◆ EXERCISE DIRECTIONS: Throughout the entries below, report every line where "Between" is found.

◆ SUPPLIED DATA:
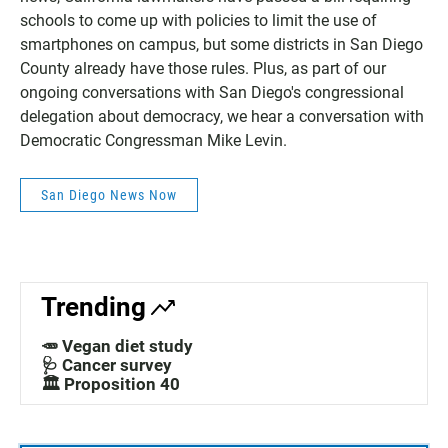
schools to come up with policies to limit the use of
smartphones on campus, but some districts in San Diego
County already have those rules. Plus, as part of our
ongoing conversations with San Diego's congressional
delegation about democracy, we hear a conversation with
Democratic Congressman Mike Levin.
San Diego News Now
Trending
🥕 Vegan diet study
🩺 Cancer survey
🏛️ Proposition 40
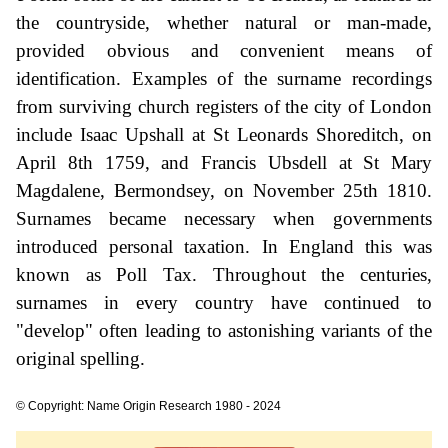
the countryside, whether natural or man-made,
provided obvious and convenient means of
identification. Examples of the surname recordings
from surviving church registers of the city of London
include Isaac Upshall at St Leonards Shoreditch, on
April 8th 1759, and Francis Ubsdell at St Mary
Magdalene, Bermondsey, on November 25th 1810.
Surnames became necessary when governments
introduced personal taxation. In England this was
known as Poll Tax. Throughout the centuries,
surnames in every country have continued to
"develop" often leading to astonishing variants of the
original spelling.
© Copyright: Name Origin Research 1980 - 2024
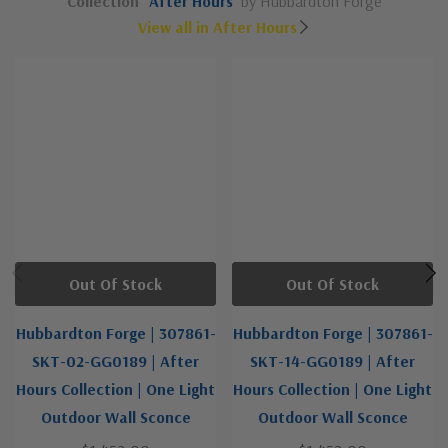
Collection
After Hours
by Hubbardton Forge
View all in After Hours
Out Of Stock
Out Of Stock
Hubbardton Forge | 307861-
Hubbardton Forge | 307861-
SKT-02-GG0189 | After
SKT-14-GG0189 | After
Hours Collection | One Light
Hours Collection | One Light
Outdoor Wall Sconce
Outdoor Wall Sconce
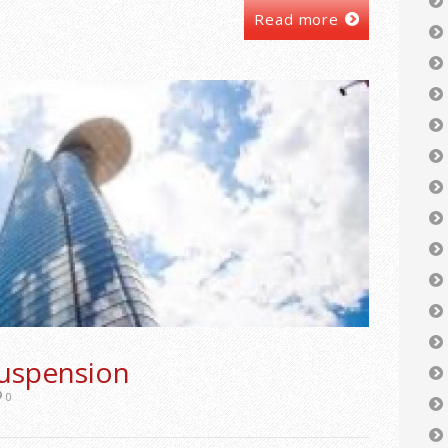
Read more
uspension
0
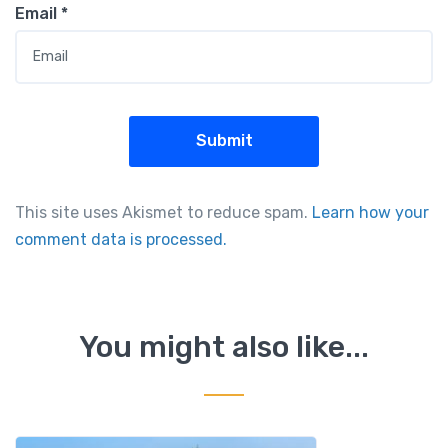
Email
*
This site uses Akismet to reduce spam.
Learn how your
comment data is processed.
You might also like...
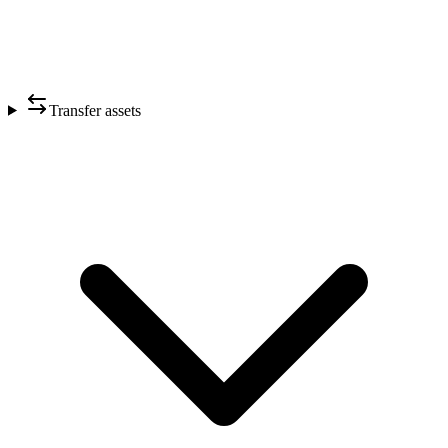
Transfer assets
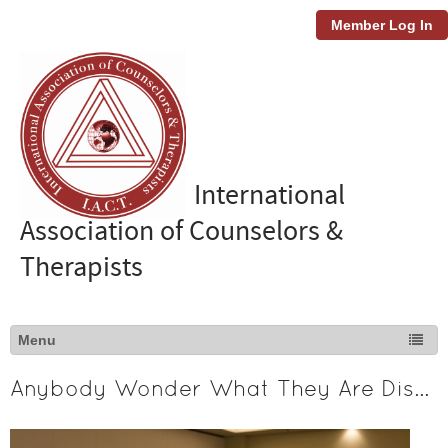
Member Log In
International
Association of Counselors &
Therapists
Anybody Wonder What They Are Discussing?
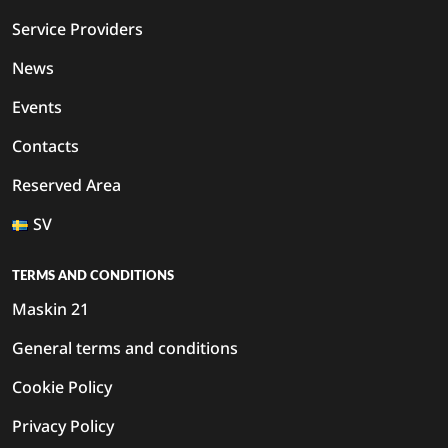
Service Providers
News
Events
Contacts
Reserved Area
SV
TERMS AND CONDITIONS
Maskin 21
General terms and conditions
Cookie Policy
Privacy Policy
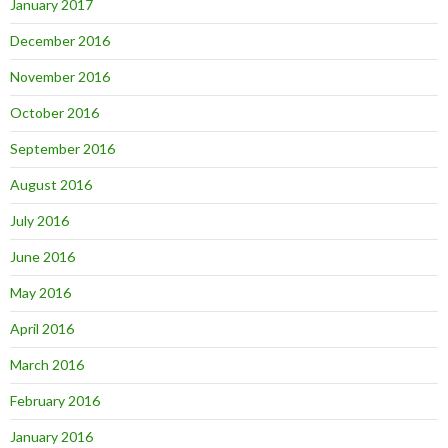
January 2017
December 2016
November 2016
October 2016
September 2016
August 2016
July 2016
June 2016
May 2016
April 2016
March 2016
February 2016
January 2016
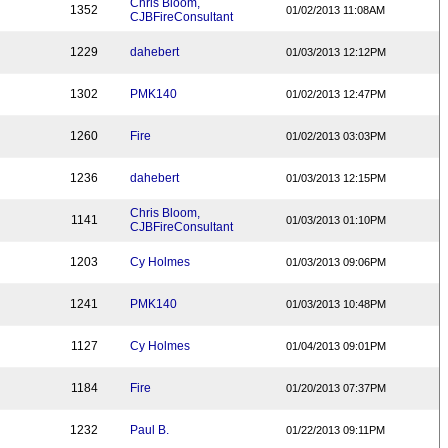
Chris Bloom,
1352
01/02/2013 11:08AM
CJBFireConsultant
1229
dahebert
01/03/2013 12:12PM
1302
PMK140
01/02/2013 12:47PM
1260
Fire
01/02/2013 03:03PM
1236
dahebert
01/03/2013 12:15PM
Chris Bloom,
1141
01/03/2013 01:10PM
CJBFireConsultant
1203
Cy Holmes
01/03/2013 09:06PM
1241
PMK140
01/03/2013 10:48PM
1127
Cy Holmes
01/04/2013 09:01PM
1184
Fire
01/20/2013 07:37PM
1232
Paul B.
01/22/2013 09:11PM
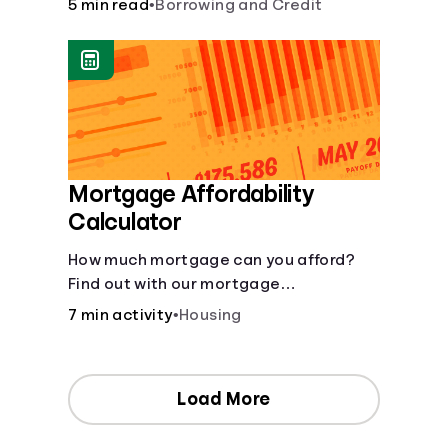
5 min read
•
Borrowing and Credit
Mortgage Affordability
Calculator
How much mortgage can you afford?
Find out with our mortgage
affordability calculator! Learn about
7 min activity
•
Housing
key factors like DTI and credit score to
understand your mortgage
affordability.
Load More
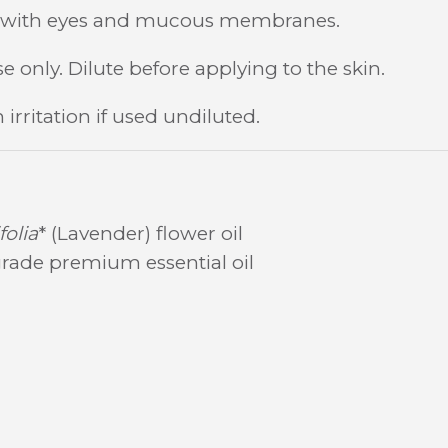
t with eyes and mucous membranes.
e only. Dilute before applying to the skin.
irritation if used undiluted.
olia
* (Lavender) flower oil
rade premium essential oil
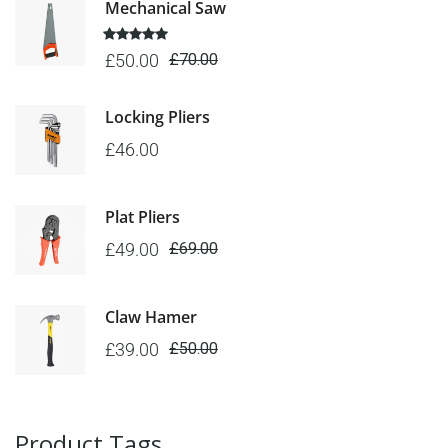
Mechanical Saw
5 üzerinden
£
50.00
£
70.00
5.00
oy
aldı
Locking Pliers
£
46.00
Plat Pliers
£
49.00
£
69.00
Claw Hamer
£
39.00
£
50.00
Product Tags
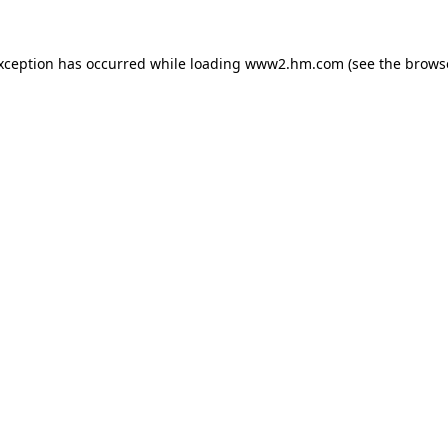
exception has occurred
while loading
www2.hm.com
(see the brows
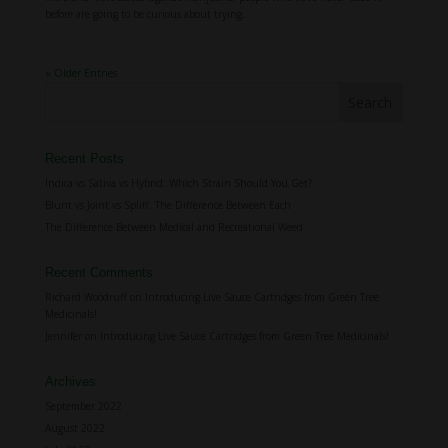
before are going to be curious about trying...
« Older Entries
Recent Posts
Indica vs Sativa vs Hybrid: Which Strain Should You Get?
Blunt vs Joint vs Spliff: The Difference Between Each
The Difference Between Medical and Recreational Weed
Recent Comments
Richard Woodruff
on
Introducing Live Sauce Cartridges from Green Tree
Medicinals!
Jennifer
on
Introducing Live Sauce Cartridges from Green Tree Medicinals!
Archives
September 2022
August 2022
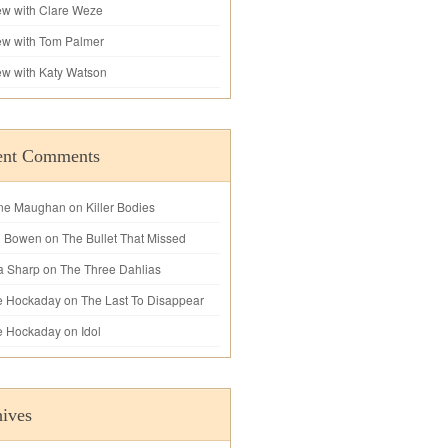
iew with Clare Weze
iew with Tom Palmer
iew with Katy Watson
ent Comments
ne Maughan
on
Killer Bodies
l Bowen
on
The Bullet That Missed
a Sharp
on
The Three Dahlias
e Hockaday
on
The Last To Disappear
e Hockaday
on
Idol
ives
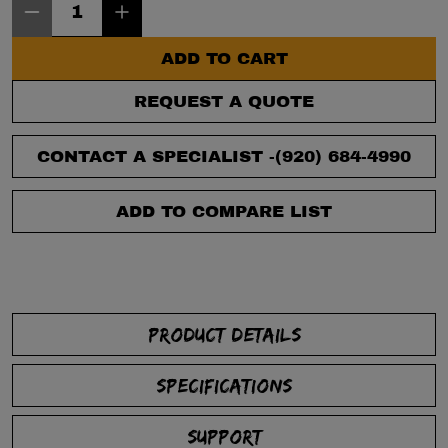
ADD TO CART
REQUEST A QUOTE
CONTACT A SPECIALIST -
(920) 684-4990
ADD TO COMPARE LIST
PRODUCT DETAILS
SPECIFICATIONS
SUPPORT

◆ ANSWER SECTION:
Blunt vs Joint vs Spliff: The Difference Between Each
The Difference Between Medical and Recreational Weed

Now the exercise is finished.